#### TASK INSTRUCTIONS:
Here are some entries. Repeat all of them exactly.

DATA UNDER STUDY: Begin

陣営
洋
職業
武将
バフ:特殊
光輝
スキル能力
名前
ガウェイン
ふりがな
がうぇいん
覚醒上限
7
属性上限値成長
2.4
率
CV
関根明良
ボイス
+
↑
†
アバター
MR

DATA UNDER STUDY: End

#### RESULT FOR THIS TASK:
陣営
洋
職業
武将
バフ:特殊
光輝
スキル能力
名前
ガウェイン
ふりがな
がうぇいん
覚醒上限
7
属性上限値成長
2.4
率
CV
関根明良
ボイス
+
↑
†
アバター
MR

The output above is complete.